À FAIRE:
A. D'après le texte sur les enjeux climatiques, depuis quelle année les entreprises de plus de 250 salariés sont-elles tenues de réaliser un audit énergétique ?
B. Pour chacune des affirmations suivantes, dites si elle concorde avec le texte sur les enjeux climatiques, en citant les mots qui tranchent : (i) les intercommunalités de plus de 20000 habitants doivent publier un bilan gaz à effet de serre ; (ii) l'objectif de neutralité carbone prévoit de réduire de moitié les émissions nationales ; (iii) la réglementation française 2018 porte sur le secteur des transports.

EXTRAIT DU DOCUMENT:
#####

Enjeux

 

Le réchauffement climatique, dont une origine est l’émission de gaz à effet de serre (GES) due à l’activité humaine, est devenu une préoccupation majeure. L’objectif de neutralité carbone à l'échelle mondiale dès 2050, soit bien plus que le « facteur 5 » en France, est de réduire de plus de 80% les émissions nationales et de retirer de l'atmosphère les émissions résiduelles.

Les activités dans les secteurs de l'énergie, de la construction, de l'industrie, du transport, de l'agriculture, des déchets et des services devront significativement améliorer leurs performances en s'appuyant sur une économie circulaire pour atteindre de ces objectifs.

Les entreprises, de plus de 500 salariés en France continentale et de plus de 250 salariés dans les DOM, et les inter-communalités de plus de 20000 habitants doivent réaliser et publier un bilan gaz à effet de serre. Les entreprises de plus de 250 salariés doivent réaliser un audit énergétique depuis 2015. La majorité des secteurs dispose de nouvelles cibles de performance énergétique, carbone et environnemental. Ainsi, dans le secteur de la construction, la réglementation française 2018 prévoit des seuils de performance obligatoire et volontaire pour bénéficier d'un label énergie-carbone.

 

L'intégration volontaire du critère de performance énergie-climat-environnement dans sa stratégie et son organisation est devenue une source d'innovation et de création de valeur :

> le consommateur tend à privilégier les produits et services aux meilleures performances environnementales, avec l'affichage de « l’indice CO2e » des produits et services,

> la maîtrise de la dépendance énergétique et l'optimisation du fonctionnement de l’entreprise contribuent à réaliser des gains économiques,

> la mobilisation des collaborateurs autour d’une démarche fédératrice et l'évolution des pratiques professionnelles sont porteuses de sens pour l'entreprise et d'amélioration de la qualité des relations avec les clients et autres parties intéressées la société,

> les subventions publiques peuvent être conditionnées à une information sur le bilan CO2e et l'accès aux prêts et fonds est facilité dans le cas de l'investissement socialement responsable (ISR),

> l'entreprise, industrielle, du bâtiment, du transport, de l'agriculture ou encore des services, améliore son image et le positionnement de ses produits et services.

 

Obligatoire ou volontaire, l'évaluation énergétique, des émissions de GES et des impacts environnementaux en cycle de vie s'impose comme un outil de pilotage de la performance.

#####

LIGNES FOURNIES:
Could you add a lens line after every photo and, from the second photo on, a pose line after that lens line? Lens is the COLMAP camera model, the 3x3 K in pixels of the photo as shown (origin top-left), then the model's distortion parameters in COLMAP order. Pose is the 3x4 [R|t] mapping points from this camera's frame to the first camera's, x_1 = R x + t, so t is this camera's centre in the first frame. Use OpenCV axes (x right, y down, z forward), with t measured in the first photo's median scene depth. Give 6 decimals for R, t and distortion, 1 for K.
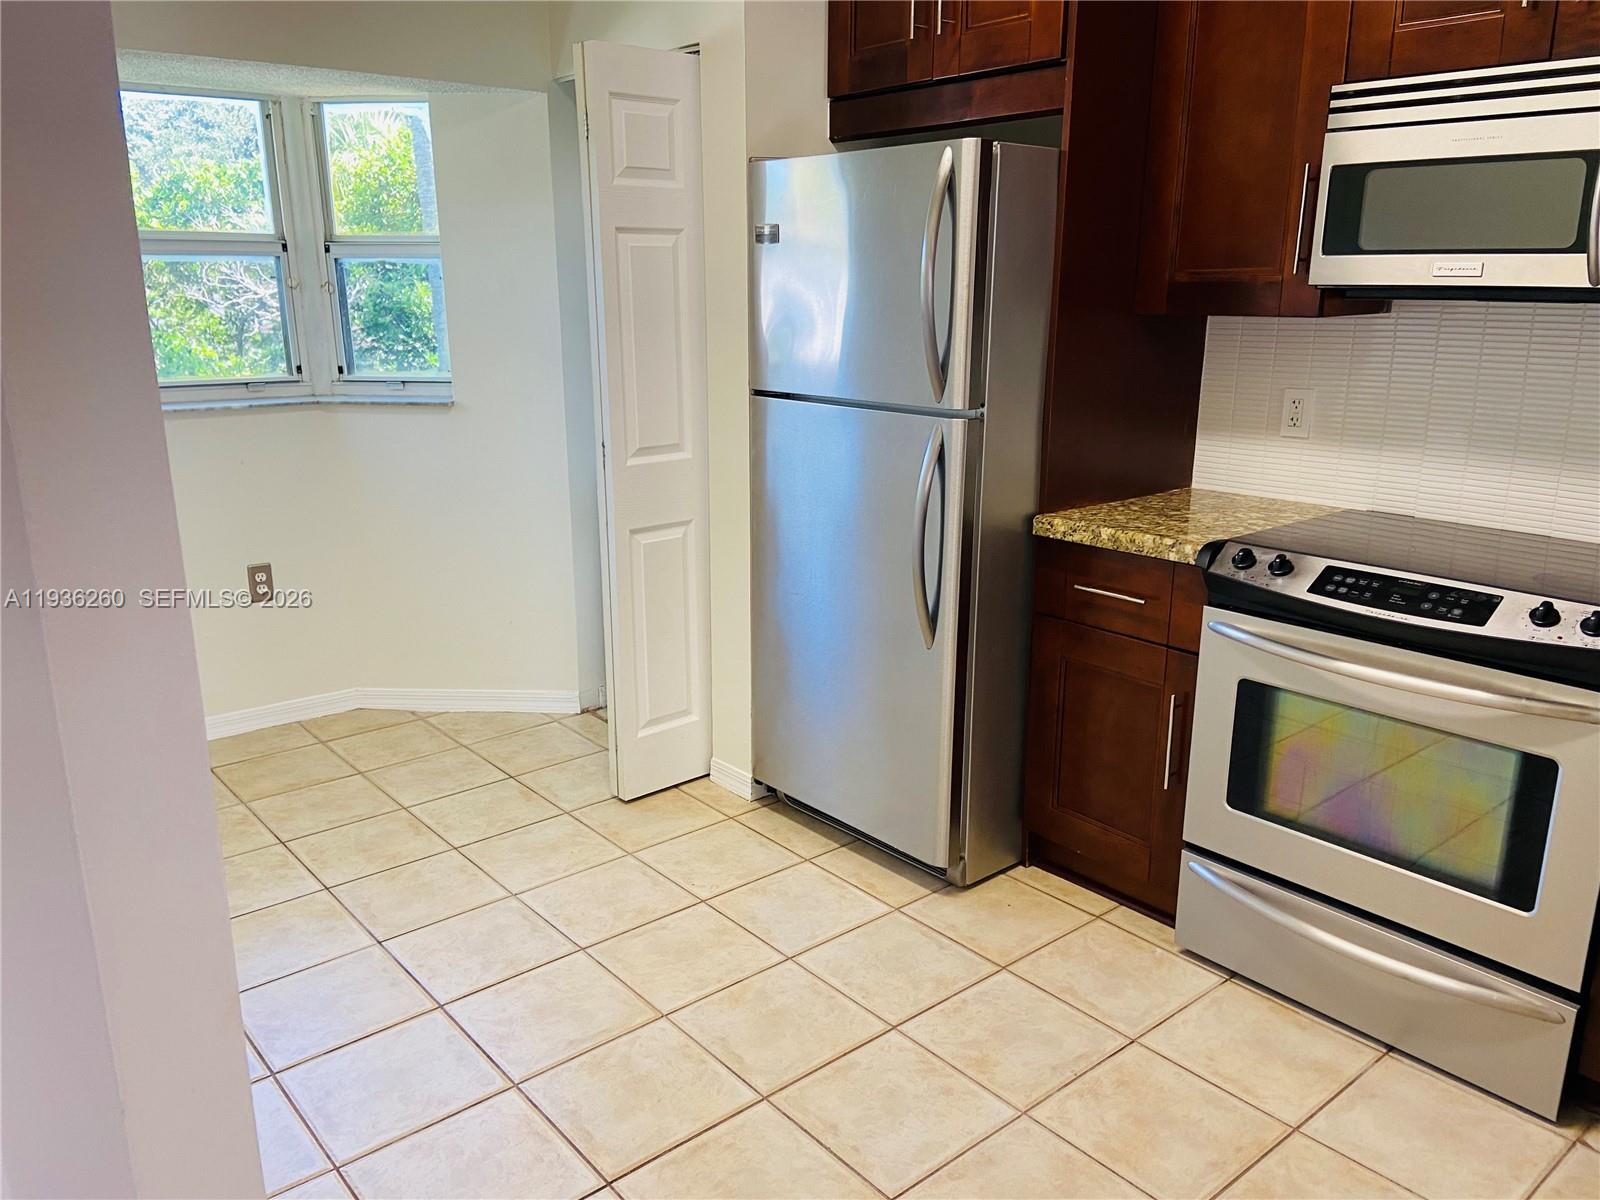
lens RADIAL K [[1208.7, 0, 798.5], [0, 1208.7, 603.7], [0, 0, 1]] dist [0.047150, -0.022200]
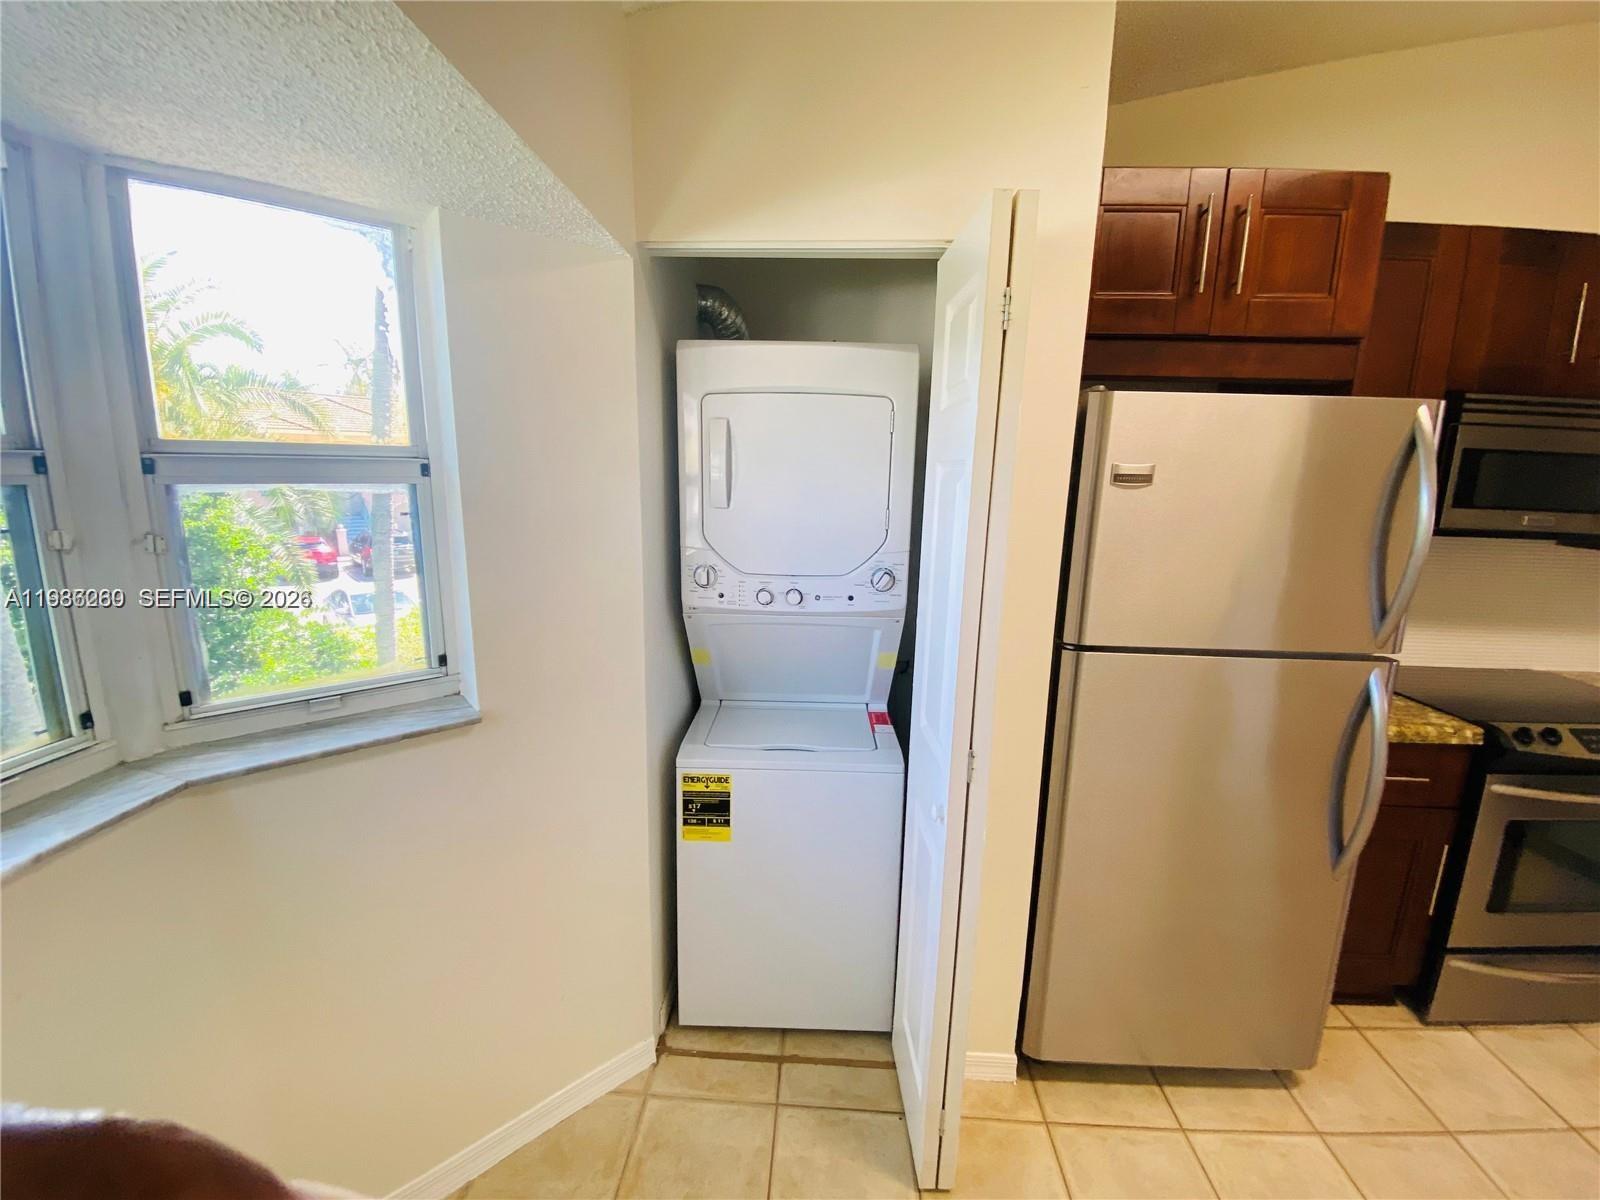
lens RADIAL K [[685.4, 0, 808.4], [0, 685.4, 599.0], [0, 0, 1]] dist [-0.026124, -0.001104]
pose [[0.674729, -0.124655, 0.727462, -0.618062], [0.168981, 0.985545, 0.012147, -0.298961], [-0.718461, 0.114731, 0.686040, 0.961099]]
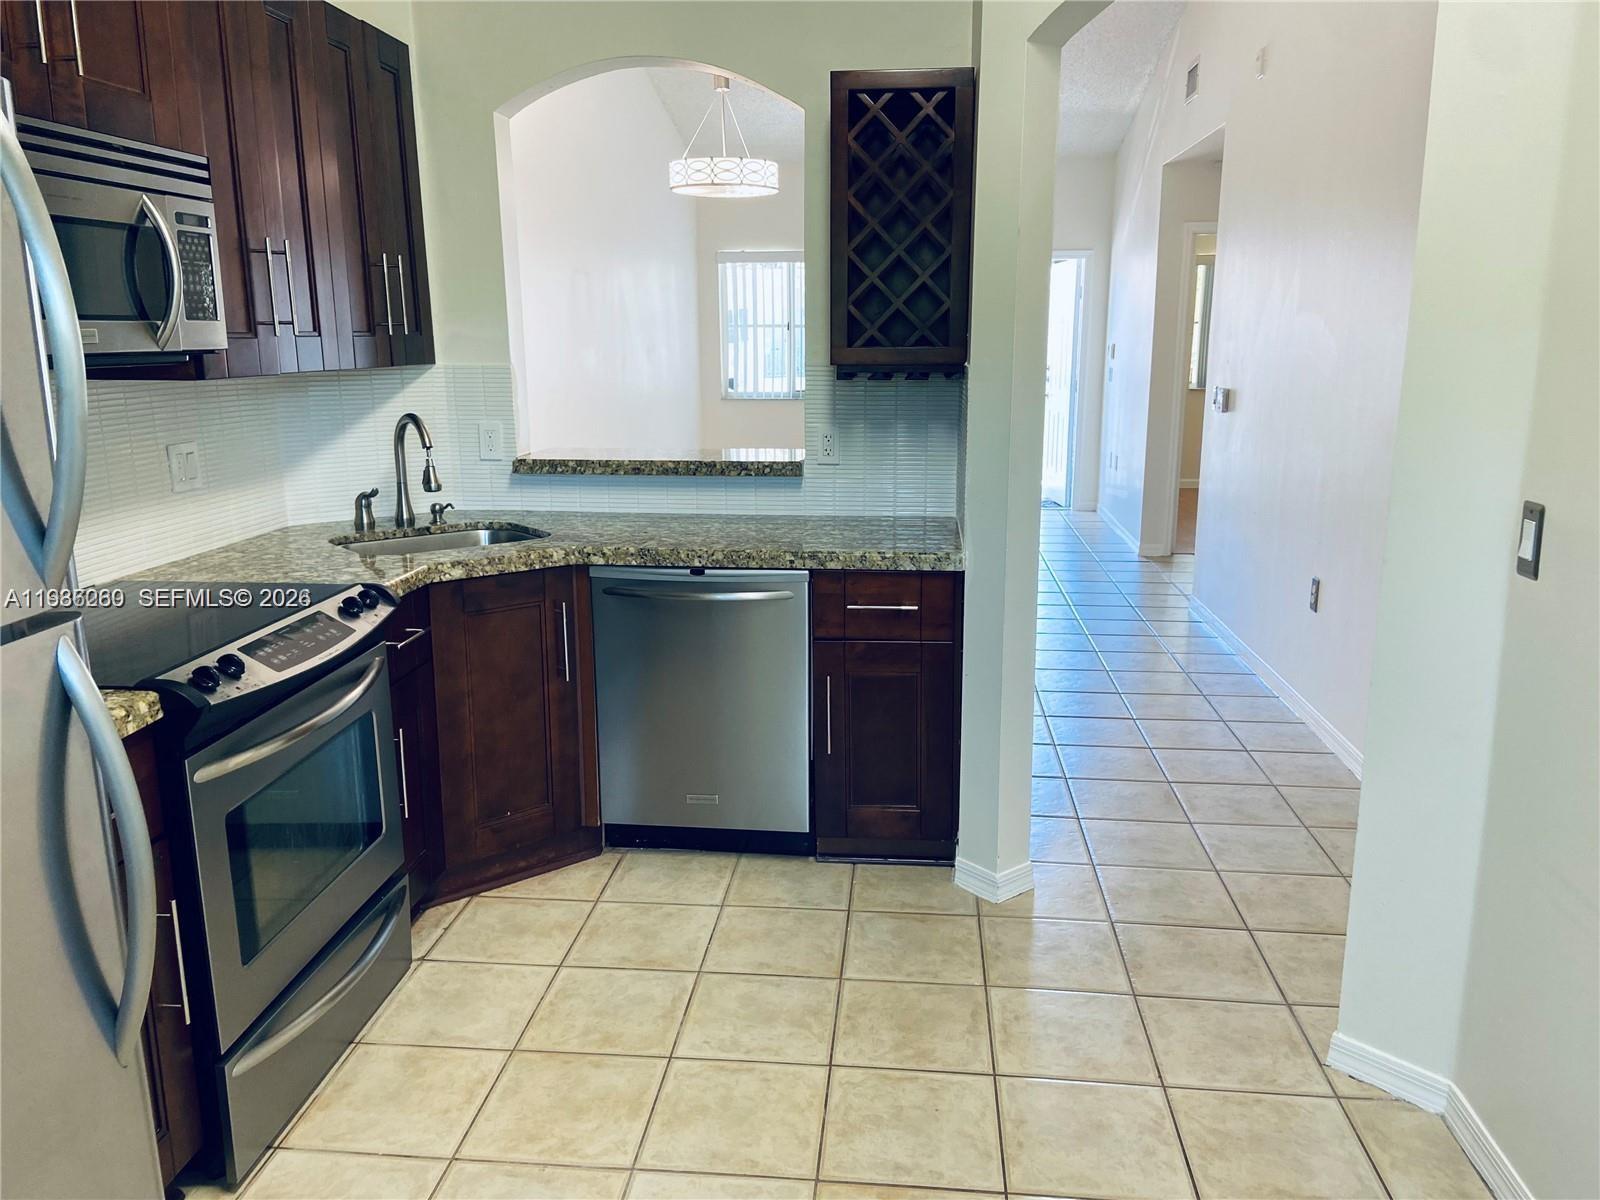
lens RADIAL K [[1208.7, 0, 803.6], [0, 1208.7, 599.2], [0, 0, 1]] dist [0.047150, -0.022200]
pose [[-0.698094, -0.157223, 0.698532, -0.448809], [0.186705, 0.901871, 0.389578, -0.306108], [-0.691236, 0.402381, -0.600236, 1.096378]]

#####

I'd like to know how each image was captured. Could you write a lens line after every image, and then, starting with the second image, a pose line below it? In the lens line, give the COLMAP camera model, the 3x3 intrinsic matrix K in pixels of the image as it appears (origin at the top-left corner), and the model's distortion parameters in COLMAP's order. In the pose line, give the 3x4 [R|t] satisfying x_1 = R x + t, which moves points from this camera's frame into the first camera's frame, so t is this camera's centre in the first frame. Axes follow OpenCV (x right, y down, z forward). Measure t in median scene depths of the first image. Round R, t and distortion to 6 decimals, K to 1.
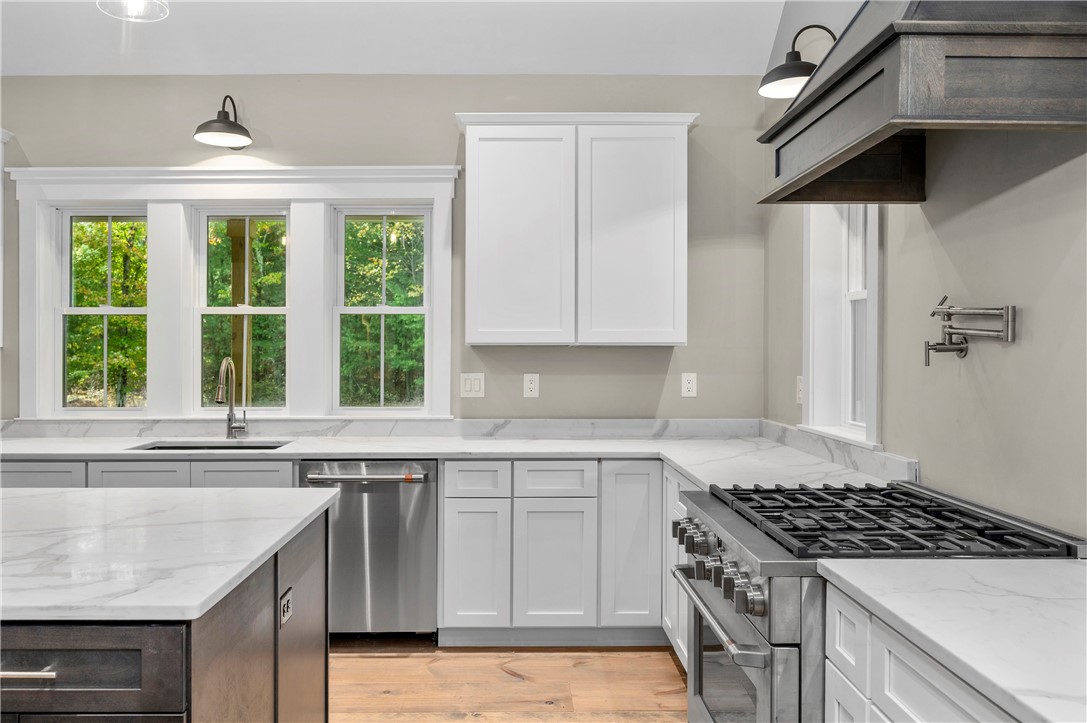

#####

RÉPONSES:
A. Depuis 2015.

B.
(i) Oui : « les inter-communalités de plus de 20000 habitants doivent réaliser et publier un bilan gaz à effet de serre ».
(ii) Non : « réduire de plus de 80% les émissions nationales ».
(iii) Non : « dans le secteur de la construction, la réglementation française 2018 prévoit des seuils de performance obligatoire et volontaire ».